We can only give love and share hope if it comes from the Holy Spirit at
work in us, speaking through us. We will
only be filled with the Spirit if we abandon confidence in earthly systems and
all notions of power and security we previously held. We have to be absolutely God-dependent. He has to be Lord of every aspect of our
lives.
The great German theologian Dietrich
Bonhoeffer described this separation from the crowd to discipleship, from a
confidence in the world to dependence on God as the difference between cheap
grace and costly grace. Bonhoeffer writes,
Cheap grace is the preaching of
forgiveness without requiring repentance, baptism without church discipline,
communion without confession. … Cheap grace is grace without discipleship,
grace without the cross, grace without Jesus Christ, living and incarnate.
Costly grace is the Gospel [and
the God] which must be [actively] sought again and again, the gift which must
be asked for, the door at which [we] must knock [and knock and knock. Sometimes we have to climb a hill just to
knock on the door.]
Such grace is costly because it
calls us to follow, and it is grace because it calls us to follow Jesus
Christ. It is costly because it cost a
man his life. It is grace because it
gives us the only true, eternal life.[i]
The essence of Bonhoeffer’s message
is this. Following Jesus requires a
total life change and demands that we be all-in. The crowds give a loud “whoop-whoop” when
they see a miracle. Yeah, you go Jesus. The
disciple stops what he or she is doing, climbs the hill, and sits to listen as
long as Jesus teaches. The crowd, flocks
to Jesus when they think there’s something in it for them. The disciple re-orients his life around the
words of Jesus even when doing so requires a step of faith.
The first step is to climb the
hill.

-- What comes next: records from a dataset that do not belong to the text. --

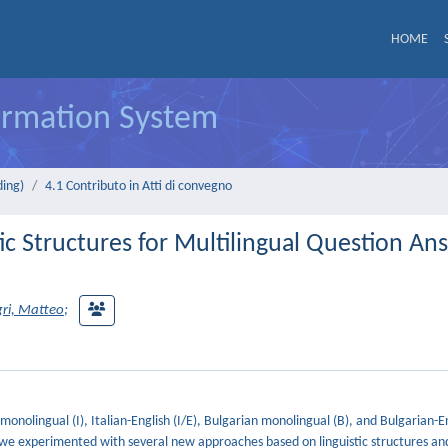
HOME
formation System
ding)
4.1 Contributo in Atti di convegno
tic Structures for Multilingual Question An
ri, Matteo
;
onolingual (I), Italian-English (I/E), Bulgarian monolingual (B), and Bulgarian-En
, we experimented with several new approaches based on linguistic structures and 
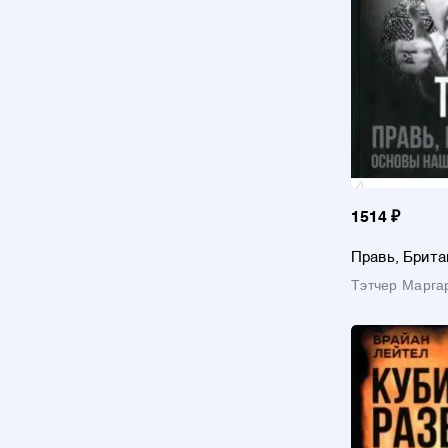
1514 ₽
Правь, Брита
нашей геопо
Тэтчер Марга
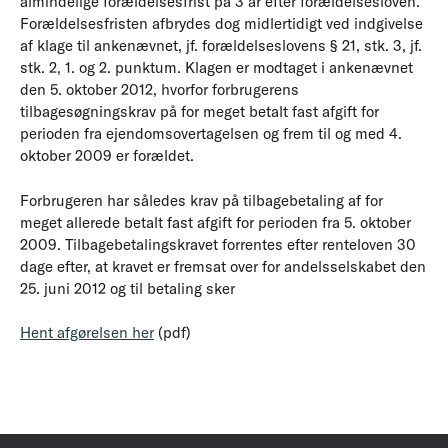
almindelige forældelsesfrist på 3 år efter forældelsesloven.
Forældelsesfristen afbrydes dog midlertidigt ved indgivelse
af klage til ankenævnet, jf. forældelseslovens § 21, stk. 3, jf.
stk. 2, 1. og 2. punktum. Klagen er modtaget i ankenævnet
den 5. oktober 2012, hvorfor forbrugerens
tilbagesøgningskrav på for meget betalt fast afgift for
perioden fra ejendomsovertagelsen og frem til og med 4.
oktober 2009 er forældet.
Forbrugeren har således krav på tilbagebetaling af for
meget allerede betalt fast afgift for perioden fra 5. oktober
2009. Tilbagebetalingskravet forrentes efter renteloven 30
dage efter, at kravet er fremsat over for andelsselskabet den
25. juni 2012 og til betaling sker
Hent afgørelsen her
(pdf)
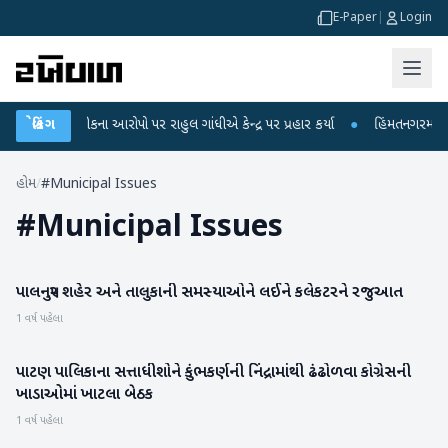
E-Paper
|
Login
પરીક્ષા લીકના આરોપો પર રાહુલ ગાંધીએ કેન્દ્ર પર પ્રહાર કર્યા
બ્રેકિંગ
●
હિંમતનગરમાં રહસ્
હોમ
/
#Municipal Issues
#
Municipal Issues
પાલનપુર શહેર અને તાલુકાની સમસ્યાઓને લઈને કલેકટરને રજુઆત
બનાસકાંઠા
1 વર્ષ પહેલા
પાટણ પાલિકાના સત્તાધીશોને કુંભકર્ણની નિંદ્રામાંથી ઢંઢોળવા કોગ્રેસની
પાટણ
ખાડાઓમાં ખાટલા બેઠક
1 વર્ષ પહેલા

We stop the maddening flow of our
lives, step out of the frenetic pace of the world around us., and don’t return
until we are driven by the dictates of Jesus.
We will live in the world, but we’ll do it on his terms. Only when we have surrendered to him are we ready to come down from the
hill, step into the world, and speak truth, give love, and spread hope.

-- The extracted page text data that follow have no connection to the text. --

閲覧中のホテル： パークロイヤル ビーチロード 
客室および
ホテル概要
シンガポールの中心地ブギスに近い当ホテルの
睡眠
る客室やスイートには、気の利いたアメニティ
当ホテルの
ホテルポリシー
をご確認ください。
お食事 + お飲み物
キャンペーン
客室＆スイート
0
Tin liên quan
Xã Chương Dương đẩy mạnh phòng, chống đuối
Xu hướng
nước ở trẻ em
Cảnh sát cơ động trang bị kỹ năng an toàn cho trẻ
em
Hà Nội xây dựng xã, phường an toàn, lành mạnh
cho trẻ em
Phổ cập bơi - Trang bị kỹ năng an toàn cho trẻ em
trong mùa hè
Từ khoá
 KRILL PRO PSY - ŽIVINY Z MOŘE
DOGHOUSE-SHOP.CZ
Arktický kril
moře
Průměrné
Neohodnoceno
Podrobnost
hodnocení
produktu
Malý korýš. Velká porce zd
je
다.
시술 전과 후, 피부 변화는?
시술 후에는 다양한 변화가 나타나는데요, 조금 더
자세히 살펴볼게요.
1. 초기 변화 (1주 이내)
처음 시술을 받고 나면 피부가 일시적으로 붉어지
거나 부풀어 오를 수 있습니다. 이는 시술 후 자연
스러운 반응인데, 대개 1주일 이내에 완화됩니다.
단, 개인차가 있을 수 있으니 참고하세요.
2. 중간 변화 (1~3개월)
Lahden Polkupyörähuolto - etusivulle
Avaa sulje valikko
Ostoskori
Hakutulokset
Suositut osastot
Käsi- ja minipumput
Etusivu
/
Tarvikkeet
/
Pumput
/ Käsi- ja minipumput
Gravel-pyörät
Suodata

What follows in the Sermon on the
Mount is “not a list of requirements, but rather a description of the life of a
people gathered around Jesus.”[ii] Jesus does not replace the 10 commandments
with the beatitudes. His message in the
Sermon is this: here’s what life in the new age – the age to come and the age
now here – is like.
We will begin this year going
throughout the Bible to find those places where God gives a special message, a
life-forming word, on a mountain or on a hillside. As a congregation, we will be formed by this
life-giving hillside words. Later in the
year, we’ll go in depth in the words of Jesus in the Sermon on the Mount and
the other sermons he gives in Matthew.
There was a definite separation, but
the crowd wasn’t cut off from Jesus. He
went up the hill to see who would step out of the crowd, sit down, and listen
to him; and then, stand up as his
follower. That’s our invitation to begin
2020. Would you step out of the crowd,
climb the hillside, and discover life as a follower of Jesus?
AMEN
[i] D.
Bonhoeffer (1995), The Cost of
Discipleship, a Touchstone Book (New York), p.44-45. Originally published in 1934.
[ii]
Stanley Hauerwas (2006), Brazos
Theological Commentary: Matthew, Brazos Press (Grand Rapids), p.61.